Quoi de plus naturel pour une jeune chercheuse étrangère qui s’intéresse aux nouvelles formes de l’intimité amoureuse que de s’établir à Montréal… par amour! Chiara Piazzesi, embauchée en janvier dernier au Département de sociologie, a en effet rencontré son amoureux lors d’un congrès qui avait lieu à Montréal en 2010. Or, qui prend mari prend pays, c’est bien connu!
Chiara Piazzesi a étudié en Italie et en France et elle a effectué des séjours de recherche postdoctorale et d’enseignement en Allemagne, aux États-Unis et au Brésil. Elle parle cinq langues – italien, français, allemand, anglais et portugais – et vit la tête dans autant de cultures. «Le nomadisme m’a forcée à apprendre toutes ces langues, qui constituent aujourd’hui un bagage inestimable, affirme-t-elle. Et mes nombreuses expériences professionnelles m’ont apporté un précieux réseau de contacts.»

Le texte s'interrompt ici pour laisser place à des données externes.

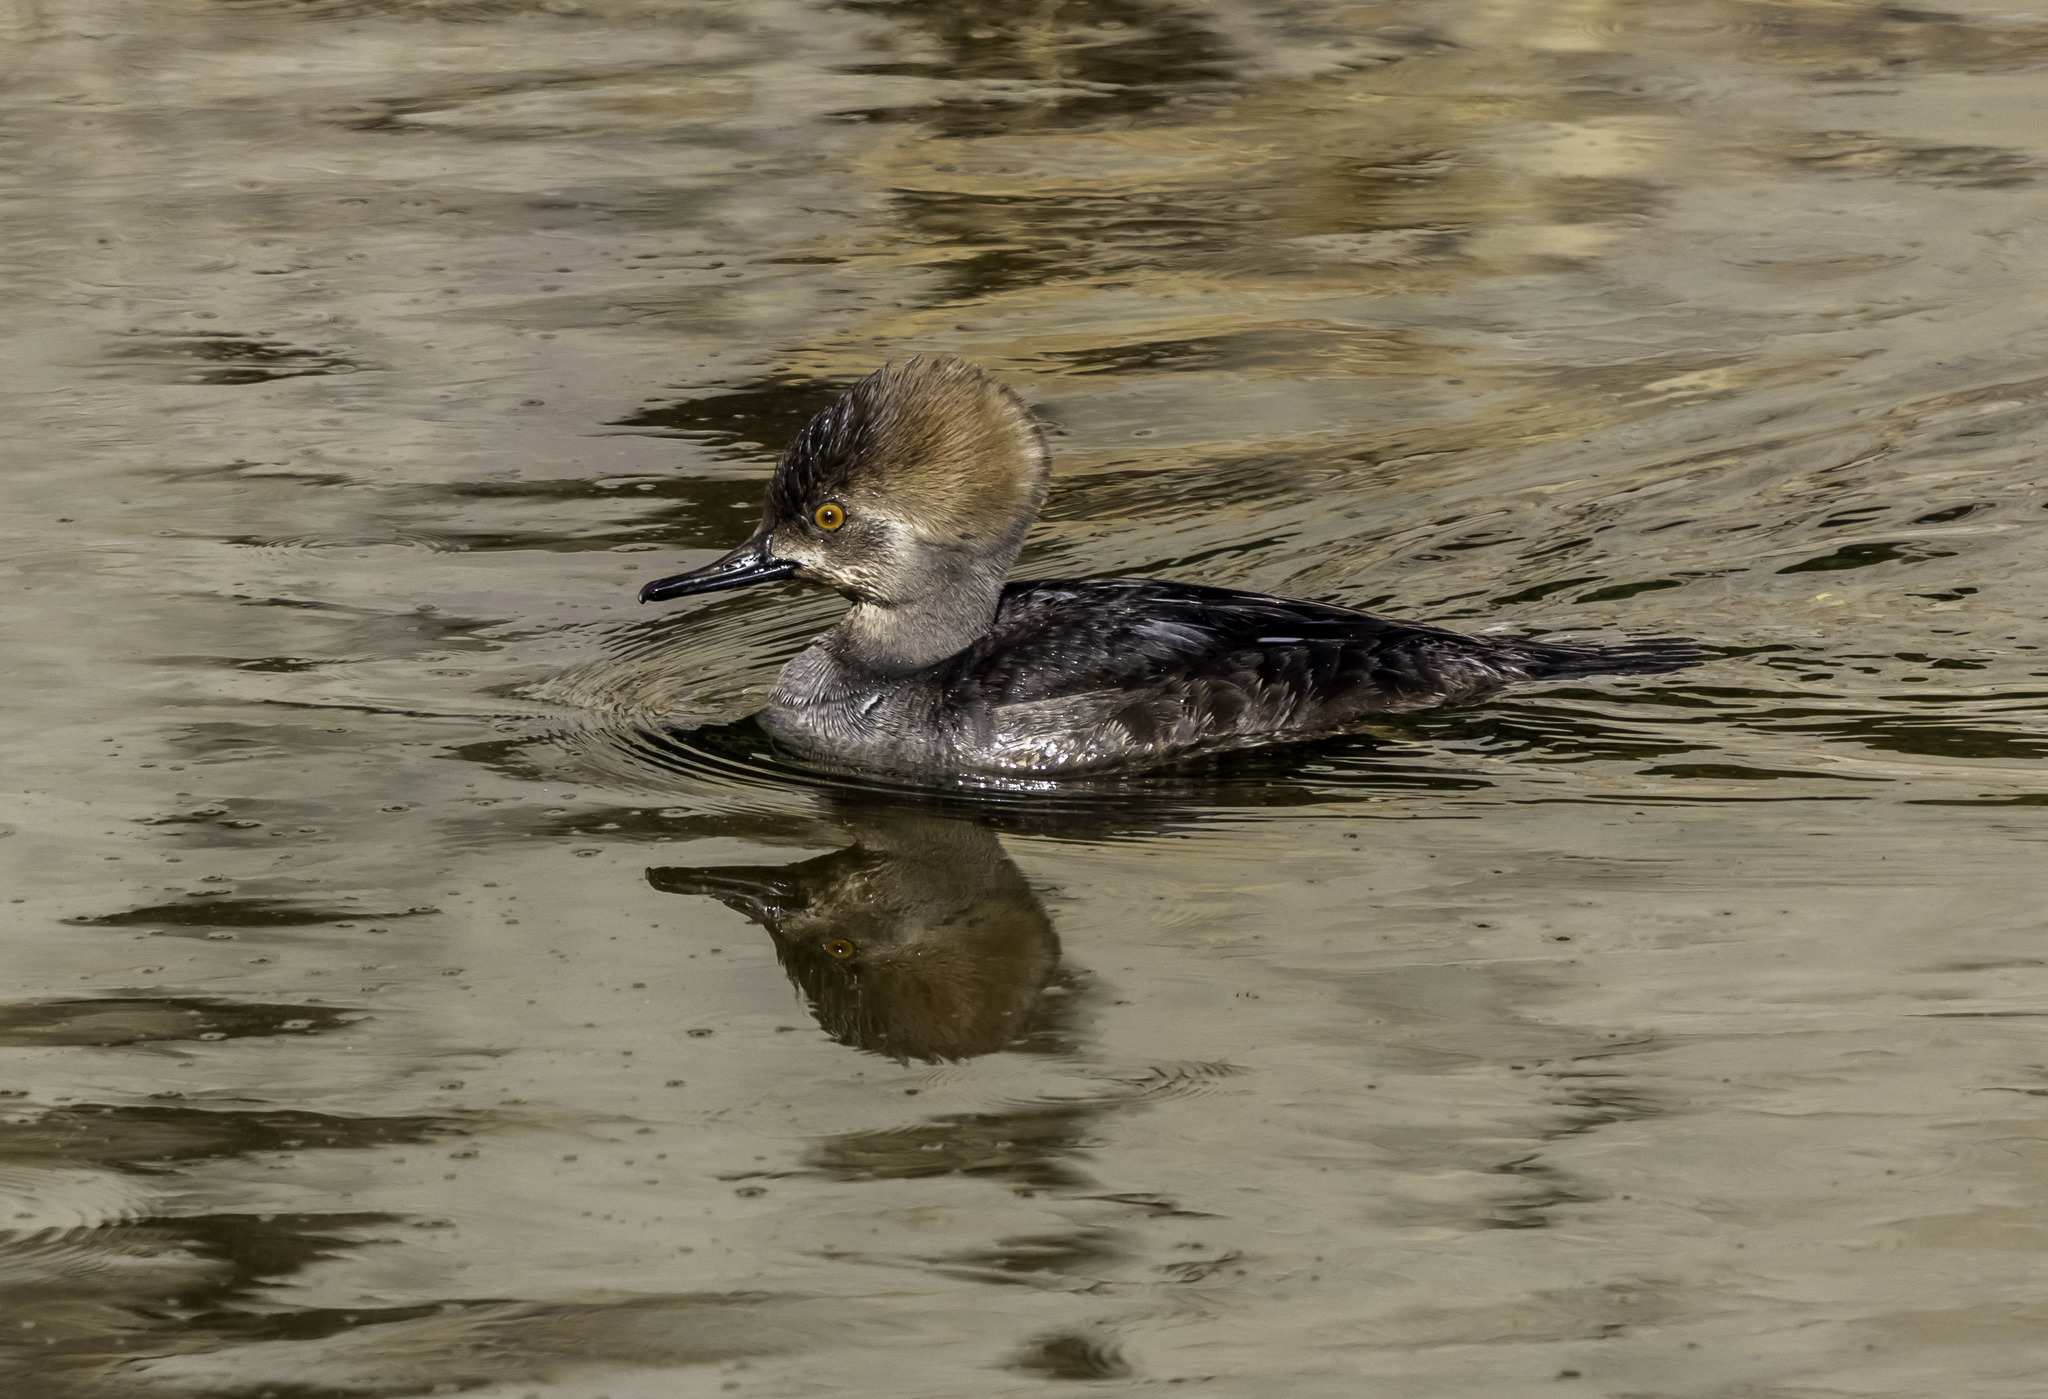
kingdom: Animalia
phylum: Chordata
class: Aves
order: Anseriformes
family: Anatidae
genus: Lophodytes
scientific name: Lophodytes cucullatus
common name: Hooded merganser
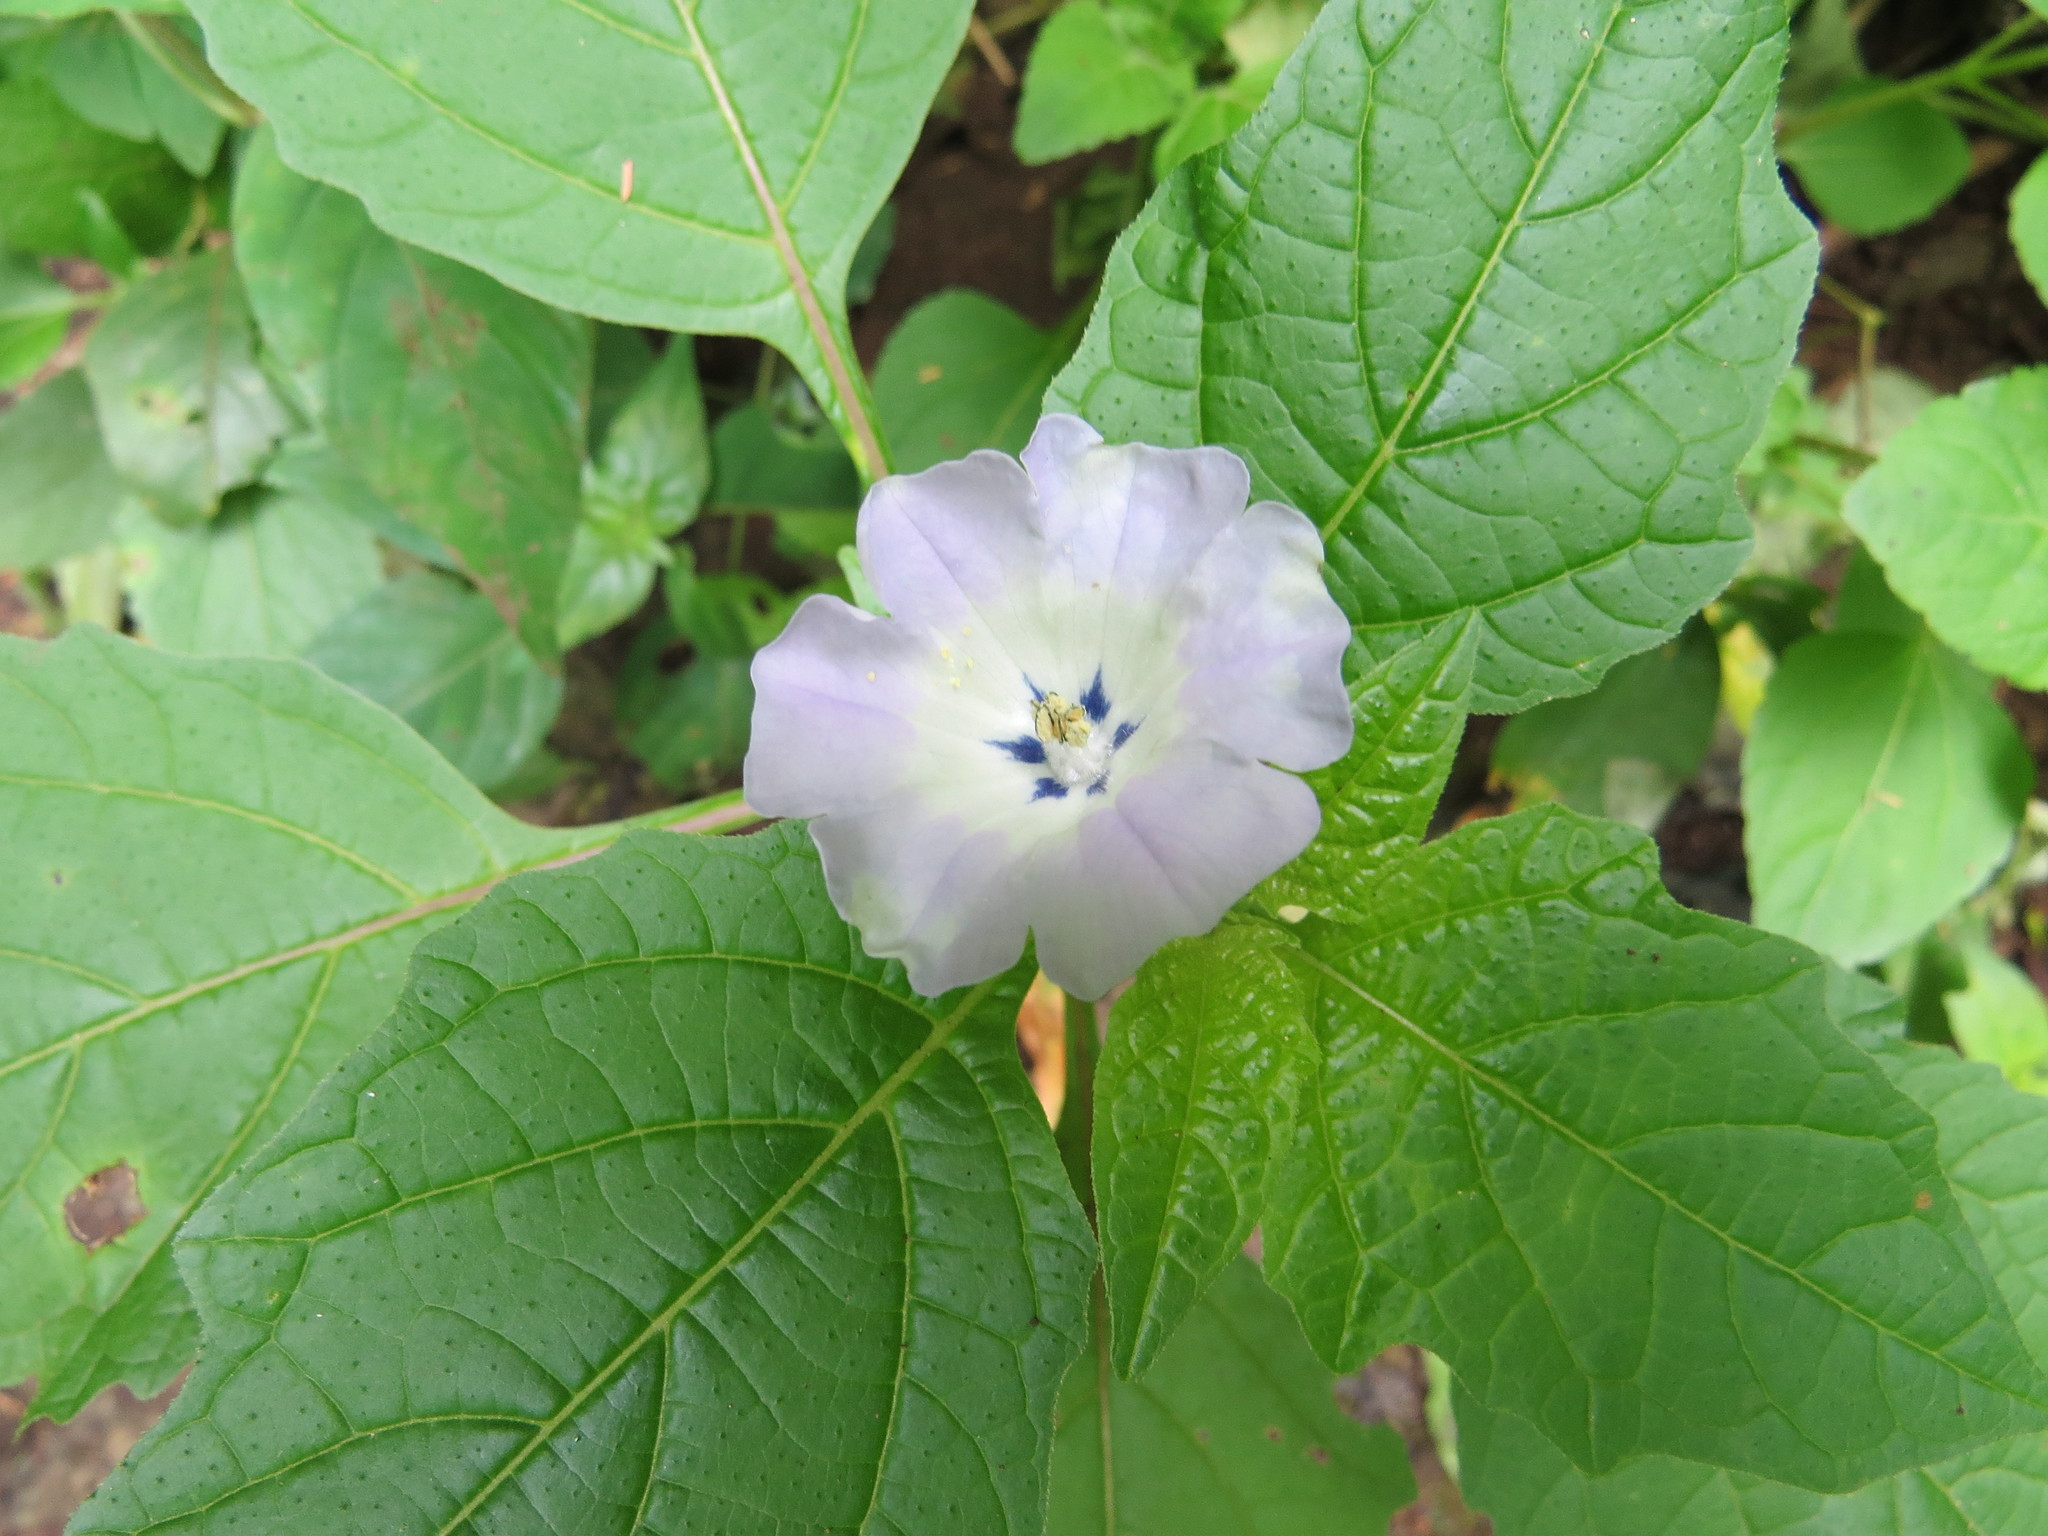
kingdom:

En octobre dernier, la jeune chercheuse a participé au Forum des sciences sociales, qui avait lieu au Palais des congrès, où elle a effectué une présentation sur l’amour à l’ère des technologies numériques. «Quand on parle des nouvelles formes de l’intimité amoureuse, on ne peut faire abstraction des nouvelles technologies, souligne-t-elle. L’éducation sentimentale des jeunes et des moins jeunes passent souvent par ces outils.»
La professeure a mis en relation les témoignages d’utilisateurs de sites Web de rencontre – témoignages publiés sur le site du journal Le Monde – avec les discours qui font la promotion de ce type de sites. «Ces sites mettent de l’avant l’efficacité, le confort – nul besoin de sortir de chez soi – la disponibilité d’une grande quantité de partenaires potentiels, la fiabilité – car leurs systèmes sont basés, disent-ils, sur des formules scientifiques, et la rationalité, car les outils technologiques permettraient de prendre plus de recul avant de faire des choix relationnels.»
Les sites de rencontre répondent à une panoplie de besoins qui sont typiques de la vie contemporaine, note-t-elle. «Nous avons des ressources de temps et d’énergie limitées. En ce sens, les sites de rencontre sont emblématiques d’un rapport de service qui survient dans la vie d’individus paradoxalement trop occupés pour rencontrer quelqu’un.»
Son analyse a révélé que les sites de rencontre répondent aux besoins des utilisateurs. «Ces derniers ont besoin d’être rassurés et accompagnés dans la tâche difficile de sortir de l’isolement et de la routine pour aller vers les autres, souligne-t-elle, même s’ils sont parfaitement conscients que les outils technologiques donnent l’illusion d’établir un rapport intime: il faut ensuite rencontrer la personne face à face. Mais, au moins, ces outils permettent d’entreprendre la démarche et donnent confiance aux individus. Plusieurs soulignent que les outils technologiques les aident à se sentir attrayants.»
Recherches à venir
La chercheuse vient de déposer un projet au FQRSC, intitulé «”Dominations ordinaires”: ambivalences dans la mobilisation du “capital érotique”.» «Mon projet vise à créer les outils conceptuels pour analyser et penser l’intimité amoureuse en lien avec les théories de pouvoir et de domination», explique-t-elle.
Elle a aussi présenté aux organismes subventionnaires un projet de recherche en collaboration avec le Service aux collectivités (SAC) de l’UQAM et l’Association québécoise des polyamoureux. Le polyamour est «la volonté, la pratique ou l’acceptation de vivre une relation amoureuse impliquant plus de deux personnes avec la pleine connaissance et le consentement de chaque personne concernée», peut-on lire sur le site de l’association en question. C’est une nouvelle forme, une nouvelle configuration de l’intimité amoureuse, note Chiara Piazzesi. «Or, il existe très peu de publications au Québec et à l’international sur le sujet. Avec le SAC, nous voulons produire des connaissances sur le phénomène et combattre les préjugés qui teintent le regard social sur le polyamour.» L’un des étudiants qu’elle dirige, Mathieu Lévesque, rédige présentement son mémoire de maîtrise sur le sujet.